Yilan County prosecutors on Friday charged a Taiwanese labor broker and two others with human trafficking for allegedly providing migrant fishers with forged documents and forcing them to work long hours with little pay.
A labor broker surnamed Huang (黃) allegedly used forged employment applications to contract 15 migrant workers since 2017, sending them to work in the local fishing industry, the Yilan District Prosecutors’ Office said in a statement.
In 2018, after allegedly reporting one of the workers as missing, Huang sent the person to work at a New Taipei City seafood distributor run by a man surnamed Chang (張) and a woman surnamed Tsai (蔡), who forced the person to work more than 10 hours per day without days off or overtime pay, prosecutors said.
Last year, Huang allegedly introduced another migrant worker to work for the couple aboard a fishing boat, prosecutors said.
When the man allegedly lost a finger in an incident aboard the vessel, the couple sent him to work at their distribution company, again with long hours and little compensation, threatening him that he would face consequences if he reported the conditions to the Ministry of Labor, the prosecutors’ office said.

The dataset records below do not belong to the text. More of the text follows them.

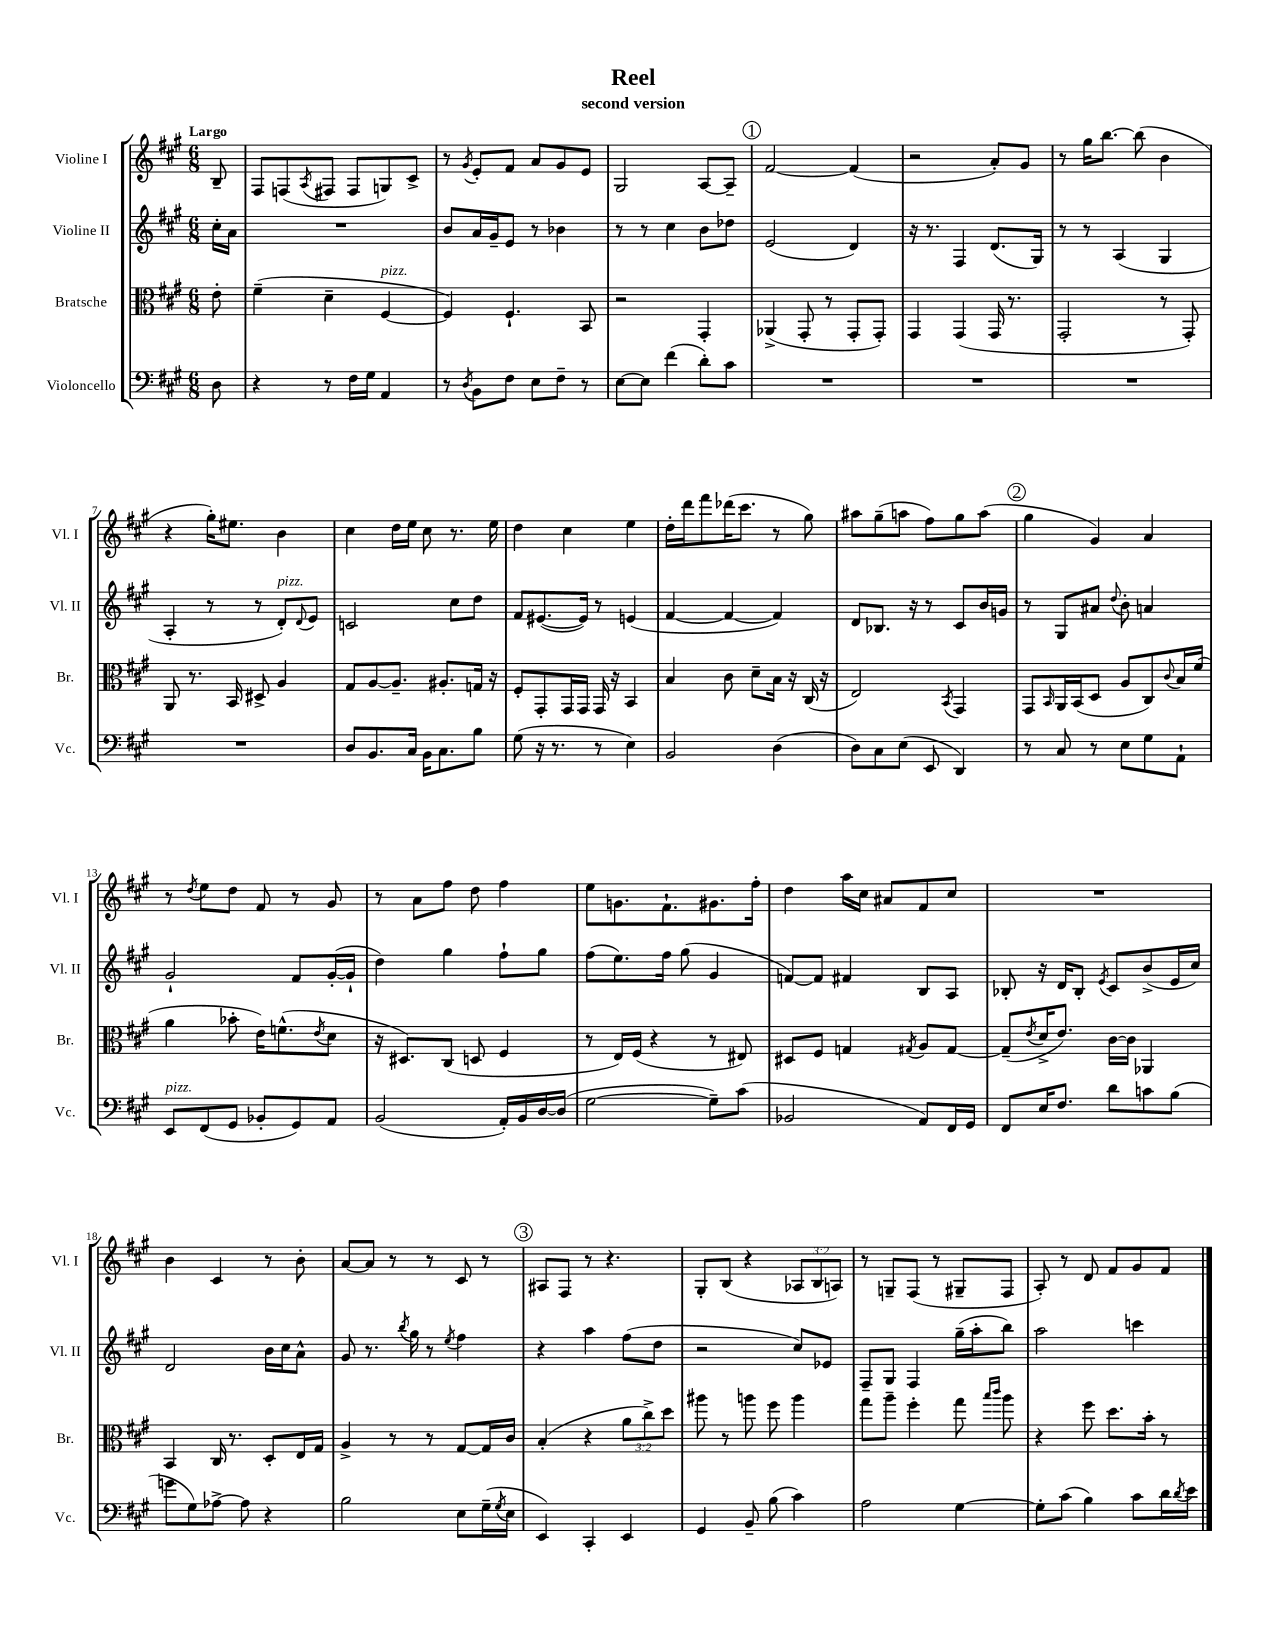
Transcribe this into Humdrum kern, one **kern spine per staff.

**kern	**kern	**kern	**kern
*staff4	*staff3	*staff2	*staff1
*clefF4	*clefC3	*clefG2	*clefG2
*k[f#c#g#]	*k[f#c#g#]	*k[f#c#g#]	*k[f#c#g#]
*M6/8	*M6/8	*M6/8	*M6/8
8D	8e'	16cc#'	8B~
.	.	16a	.
=	=	=	=
4r	(4f#~	2.r	8F#
.	.	.	(8F
.	.	.	8qA
8r	4d~	.	8F#
16F#	.	.	8F#
16G#	.	.	.
4AA	[4F#	.	8G)
.	.	.	8c#^
=	=	=	=
8r	4F#])	8b	8r
8qD	.	.	8qg#
8BB	.	16a	8e'
.	.	16g#~	.
8F#	4.F#`	8e	8f#
8E	.	8r	8a
8F#~	.	4b-	8g#
8r	8BB	.	8e
=	=	=	=
[8E	2r	8r	2G#
8E]	.	8r	.
(4f#	.	4cc#	.
8d')	4GG#'	8b	[8A
8c#	.	8dd-	8A~]
=	=	=	=
2.r	(4AA-^	(2e	[2f#
.	8GG#'	.	.
.	8r	.	.
.	8GG#'	4d)	(4f#]
.	8GG#')	.	.
=	=	=	=
2.r	4GG#	16r	2r
.	.	8.r	.
.	(4GG#	4F#	.
.	16GG#	(8.d	8a')
.	8.r	.	.
.	.	.	8g#
.	.	16G#)	.
=	=	=	=
2.r	2GG#'	8r	8r
.	.	8r	16gg#
.	.	.	[8.bb
.	.	(4A	.
.	.	.	(8bb]
.	8r	4G#	4b
.	8GG#')	.	.
=	=	=	=
2.r	8AA	4A'	4r
.	8.r	.	.
.	.	8r	16gg#')
.	16BB	.	8.ee#
.	8D#^	8r	.
.	4A	8d')	4b
.	.	8qqd	.
.	.	8e	.
=	=	=	=
8D	8G#	2c	4cc#
8.BB	[8A	.	.
.	8.A~]	.	16dd
16C#	.	.	16ee
16BB	.	.	8cc#
8.C#	8.A#'	.	.
.	.	8cc#	8.r
8B	16G	8dd	.
.	16r	.	16ee
=	=	=	=
(8G#	8F#'	8f#	4dd
16r	8GG#'	([8.e#	.
8.r	.	.	.
.	16GG#	.	4cc#
.	16GG#	16e#])	.
8r	16GG#	8r	.
.	16r	.	.
4E)	4BB	(4e	4ee
=	=	=	=
2BB	4B	[4f#	16dd'
.	.	.	16ddd
.	.	.	8fff#
.	8c#	4f#_	(16ddd-
.	.	.	8.ccc#
.	8d~	.	.
(4D	16B	4f#])	8r
.	16r	.	.
.	(16C#	.	8gg#)
.	16r	.	.
=	=	=	=
8D)	2E)	8d	8aa#
8C#	.	8.B-	(8gg#~
(8E	.	.	8aa
.	.	16r	.
8EE	.	8r	8ff#)
.	8qBB	.	.
4DD)	4GG#	8c#	8gg#
.	.	16b	(8aa
.	.	16g	.
=	=	=	=
8r	8GG#	8r	4gg#
.	16qqBB	.	.
8C#	16AA	8G#	.
.	(16BB	.	.
8r	8D	8a#	4g#)
.	.	8qqdd	.
8E	8A	8b'	.
8G#	8C#)	4a	4a
.	8qqc#	.	.
8AA`	16B	.	.
.	(16f#	.	.
=	=	=	=
8EE	4a	2g#`	8r
.	.	.	8qdd
(8FF#	.	.	8ee
8GG#	8b-'	.	8dd
8BB-'	16e)	.	8f#
.	(8.f^^	.	.
8GG#)	.	8f#	8r
.	8qe	.	.
8AA	8d	([16g#'	8g#
.	.	16g#`]	.
=	=	=	=
(2BB	16r	4dd)	8r
.	8.D#)	.	.
.	.	.	8a
.	(8C#	4gg#	8ff#
.	8D	.	8dd
16AA')	4F#	8ff#`	4ff#
16BB	.	.	.
[16D	.	8gg#	.
(16D]	.	.	.
=	=	=	=
[2G#	8r	(8ff#	8ee
.	16E)	8.ee)	8.g
.	(16F#	.	.
.	4r	.	.
.	.	16ff#	8.f#`
.	.	(8gg#	.
8G#~])	8r	4g#	8.g#
(8c#	8E#)	.	.
.	.	.	16ff#'
=	=	=	=
2BB-	8D#	[8f)	4dd
.	8F#	8f]	.
.	4G	4f#	16aa
.	.	.	16cc#
.	.	.	8a#
.	8qG#	.	.
8AA)	8A	8B	8f#
16FF#	[8G#	8A	8cc#
16GG#	.	.	.
=	=	=	=
8FF#	(8G#~]	8B-'	2.r
.	8qe	.	.
16E	16d^	16r	.
8.F#	8.e)	16d	.
.	.	8B-'	.
.	.	8qe	.
8d	[16c#	8c#	.
.	16c#]	.	.
8c	4AA-	(8b^	.
(8B	.	16e	.
.	.	16cc#)	.
=	=	=	=
8g	4BB	2d	4b
8G#)	.	.	.
[8A-^	16C#	.	4c#
.	8.r	.	.
8A-]	.	.	.
4r	8D'	16b	8r
.	.	16cc#	.
.	16E	8a^^	8b'
.	16G#	.	.
=	=	=	=
2B	4A^	8g#	[8a
.	.	8.r	8a]
.	8r	.	8r
.	.	8qbb	.
.	.	16gg#	.
.	8r	8r	8r
.	.	8qee	.
8E	[8G#	4ff#	8c#
(16G#~	16G#]	.	8r
8qG#	.	.	.
16E	16c#	.	.
=	=	=	=
4EE)	(4B'	4r	8A#
.	.	.	8F#
4CC#'	4r	4aa	8r
.	.	.	4.r
4EE	12a	(8ff#	.
.	12cc#^)	.	.
.	.	8dd	.
.	12dd	.	.
=	=	=	=
4GG#	8aa#	2r	8G#'
.	8r	.	(8B
8BB~	8aa	.	4r
(8B	8ff#	.	.
4c#)	4aa	8cc#)	12A-
.	.	.	12B
.	.	8e-	.
.	.	.	12A)
=	=	=	=
2A	8gg#	8F#~	8r
.	8aa~	8G#	8G~
.	4ff#'	4F#	(8F#
.	.	.	8r
[4G#	8gg#	(16gg#~	8G#~
.	.	16aa'	.
.	16qqbb	.	.
.	16qqccc#	.	.
.	8aa	8bb)	8F#
=	=	=	=
8G#']	4r	2aa	8A')
(8c#	.	.	8r
4B)	8ff#	.	8d
.	8.dd	.	8f#
8c#	.	4ccc	8g#
.	16b'	.	.
16d	8r	.	8f#
8qd	.	.	.
16e	.	.	.
==	==	==	==
*-	*-	*-	*-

All three suspects have been charged under the Human Trafficking Prevention Act (人口販運防制法), while Huang was additionally charged with forgery and breaches of the Employment Service Act (就業服務法).
Taiwan employs about 700,000 migrant workers, mostly Southeast Asians, in a wide range of industries, including construction and manufacturing, as well as in homes as domestic care providers.
Many are not protected under the Labor Standards Act (勞動基準法).
Rights groups say that many migrant workers also owe significant debt to brokers in their country of origin and in Taiwan, which forces them into illegal work or to endure abusive treatment, for fear they would lose their job and be unable to repay the debt.